# [FIXED] Oblivion Crash on Windows 7



## Grim077 (Jan 16, 2010)

[FIXED] Oblivion Crash on Windows 7

1. Install oblivion.

2. Go to the oblivion install directory and move it in to this path.

From. 
C:\Program Files (x86)\Bethesda Softworks\Oblivion

To. 
C:\Drive\Installed Games\Bethesda Softworks\Oblivion

You will have to create these folders.

3. Then change the "Oblivion.exe" to "UT3.exe".

4. Start the game.

Then your done it's should work on windows 7.

Enjoy! :chgrin:


----------



## -WOLF- (Jan 17, 2009)

Would it not create problems if you just move the entire game? Why not install the game directly into the 'new' filepath?


----------



## Grim077 (Jan 16, 2010)

no i haven't had any problems with moving it. but you can install it into that directory. i just moved it and renamed it and it works perfect for me.


----------



## Tiber Septim (Feb 9, 2006)

The reason it was probably crashing for you is due to Windows not allowing full permissions in the default 'Program Files' folder.
Installing the game to any custom directory should work. 
I'm also not sure why you renamed it UT3. That shouldn't have any effect at all.

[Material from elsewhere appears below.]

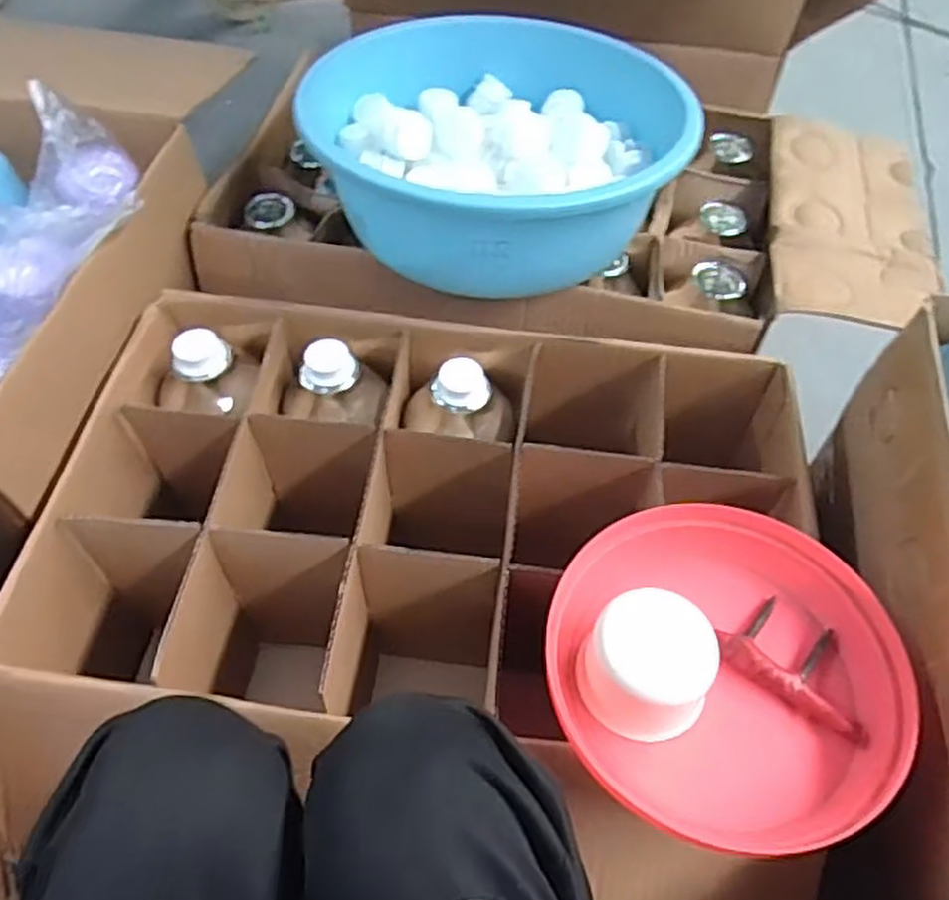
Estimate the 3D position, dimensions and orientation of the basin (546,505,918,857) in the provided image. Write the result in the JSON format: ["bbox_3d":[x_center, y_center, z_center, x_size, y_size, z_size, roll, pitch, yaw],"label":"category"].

Also, Oblivion does create a registry entry that records its' installation directory. So installing it in one location and then moving it might cause problems.


----------



## -WOLF- (Jan 17, 2009)

Thats why I suggested installing it to the 'new' directory.


----------



## Coleenh (Apr 28, 2012)

I tried this fix and it does NOT work for me. I even uninstalled and re-installed into newly created directory (per above info) and although it will open - when I get to a certain point, (entering the sewers after the King dies) Right at the point of trying to enter the sewers, it crashes EVERY SINGLE TIME! What else do I need to do to FIX THIS???


----------



## koala (Mar 27, 2005)

See FAQ #13 here: Oldblivion

More detailed instructions in this thread: http://www.oldblivion.com/sm/index.php?topic=6579.0


> Open your Oblivion.ini, located in My Documents/My Games/Oblivion
> 
> Find and Change these settings to look like this:
> 
> ...


If this causes the water to turn purple, see FAQ #16.


----------



## Coleenh (Apr 28, 2012)

You're the best Koala - thank you! It worked! I haven't noticed yet if I have purple water, but I can deal with that if I can just play the darn game! Thanks very much for the info and the links, it is VERY appreciated!


----------